As sales taxes and other municipal revenues have evaporated during the pandemic while businesses have been forced closed, Cuellar explained that they are expecting an additional short fall of between $73 million to $134 million for the fiscal year that starts in October.

Employees across 10 departments were informed on Friday of the furloughs. Cuellar said that the city is “protecting essential civilian employees and core service workers,” which include sectors like public safety, utilities and sanitation.

Mayor Eric Johnson said in a statement that he “knew such measures were likely” and lamented that they were needed.

“Further difficulties may still be ahead as we face historic budget shortfalls caused by COVID-19,” Johnson said. “But I want to assure City of Dallas employees and the people of Dallas that I will continue to advocate for equity and fairness as we seek federal assistance and work to reduce our expenses while maintaining as many key services as possible.”
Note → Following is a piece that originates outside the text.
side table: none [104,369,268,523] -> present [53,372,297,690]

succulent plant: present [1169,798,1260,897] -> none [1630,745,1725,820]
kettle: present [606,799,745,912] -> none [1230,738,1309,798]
Cities and counties across the state are experiencing similar staffing and budget cuts. San Antonio furloughed 270 employees and Fort Worth has furloughed as least 79 employees. In Houston, Mayor Sylvester Turner also forecasted furloughs for the next fiscal year in what could be “the worst budget that the city will deal with in its history.”

Experts and local leaders have warned that the next fiscal year will be a historically hard one for cities.

“Sales taxes are typically 29% to 30% of an average city’s revenue. And sales taxes are just going to be way off for the foreseeable future,” said Bennett Sandlin, the executive director of the Texas Municipal League, in April. “Sales taxes are tied to retail economic activity, among others. And that’s just been shut down in the vast majority of urban areas in our state.”